Page MenuHomePhabricator

Mediawiki History: moves counted twice in Revision
Open, NormalPublic

Description

While attempting to vet cu_changes data against mediawiki history, I hit a problem. Page moves, triggered either by the renaming of a page, move-over-redirect, user renames, and so on, are logged in the revision table as two edits. One on the old page and one on the new page. These then count towards active editors, and sometimes if the pages are in namespace 0, they count towards "content" active editors.

I'm not sure how the latter is handled in Wikistats 1.0, but the counting of these makes it very hard to reconcile data automatically against what I'm seeing in the cu_changes table. Because all moves are logged there with cuc_type = 3, but so are other things such as abuse filter triggers, etc. So there's no way to selectively include data from cu_changes to match data from revision.

Also, it's kind of a problem that these actions count twice even though they're just one action. Maybe this helps explain some of the data discrepancies that @JAllemandou was having? Either way, a closer look at this would benefit both datasets. For now, I will only include cuc_type in (0, 1) and so the editor numbers for geowiki will be considerably lower than those from mediawiki_history and Wikistats 2.

Event Timeline

Restricted Application added a subscriber: Aklapper. · View Herald TranscriptMar 6 2018, 7:27 PM

Super interesting finding !!!
Let's discuss what to do with that.

Nuria added a subscriber: Nuria.Mar 6 2018, 8:09 PM

and so the editor numbers for geowiki will be considerably lower than those from mediawiki_history and Wikistats 2.

The number of edits might change but not the number of editors. Right?

Milimetric added a comment.EditedMar 6 2018, 8:35 PM

and so the editor numbers for geowiki will be considerably lower than those from mediawiki_history and Wikistats 2.

The number of edits might change but not the number of editors. Right?

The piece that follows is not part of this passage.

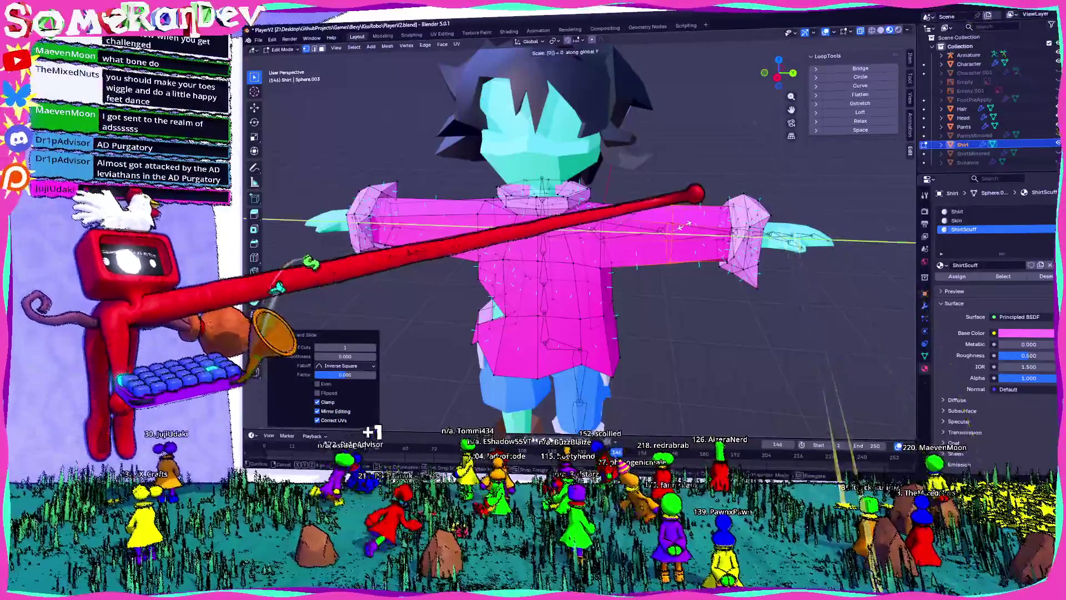
key("Return")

Both would change, for example editors whose only edits are these kinds of moves. But I should've been more clear, geowiki counts editors who do X edits, where X is 1, 5, 100, etc. So the 1 case might not change that much, but the 5 case and 100 case have significant differences from the queries I did, that's why I looked at it more carefully. For future reference, here are some example queries that look at the different datasets:

-- NOTE: inserting into geowiki_daily filters out bots
 select count(*)
   from (select user_id_or_ip
           from geowiki_daily
          where wiki_db = 'rowiki'
            and month='2018-02'
          group by user_id_or_ip
         having sum(edit_count) >= 5
        ) active_editors
;

-- NOTE: counts revisions on deleted pages which is fine because cu_changes is not updated
 select if(event_user_is_anonymous, event_user_text, event_user_id) user_id_or_ip

   from wmf.mediawiki_history

  where event_entity = 'revision'
    and event_type = 'create'
    and event_timestamp between '2018-02-01 00:00:00' and '2018-03-01 00:00:00'
    and wiki_db = 'rowiki'
    and snapshot = '2018-02'
    and not array_contains(event_user_groups, 'bot')
    and not event_user_is_bot_by_name

  group by if(event_user_is_anonymous, event_user_text, event_user_id)
 having count(*) >= 5
  order by user_id_or_ip
  limit 10000
;

-- NOTE: this is where I first saw a discrepancy of "move-related" revisions being logged with cuc_type = 3, more editors show up with this query therefore:
 select user_id_or_ip
   from (select if(rev_user = 0, rev_user_text, rev_user) as user_id_or_ip,
                count(*) edits
           from revision
          where rev_timestamp between '20180201000000' and '20180301000000'
          group by if(rev_user = 0, rev_user_text, rev_user)

          union all

         select if(ar_user = 0, ar_user_text, ar_user) as user_id_or_ip,
                count(*) edits
           from archive
          where ar_timestamp between '20180201000000' and '20180301000000'
          group by if(ar_user = 0, ar_user_text, ar_user)
        ) editors
            left join
        user_groups         on ug_user = user_id_or_ip
                            and ug_group = 'bot'

  where ug_user is null
  group by user_id_or_ip
 having sum(edits) >= 5
;
*/
mforns triaged this task as Normal priority.Apr 19 2018, 4:53 PM
mforns added a subscriber: mforns.Mar 11 2019, 3:59 PM

@JAllemandou @Milimetric Was something done in this regard, during data quality work?

IMO this issue is not data-quality as in a problem in the dataset generation, but rather a problem of data-semantics and how we interpret our data. By this I mean the effort on data quality we made this quarter is not related to this issue.

@JAllemandou @Milimetric
(grosking) Should we then add some documentation in regards to that?

mforns raised the priority of this task from Normal to Needs Triage.Mar 25 2019, 5:32 PM
mforns triaged this task as Normal priority.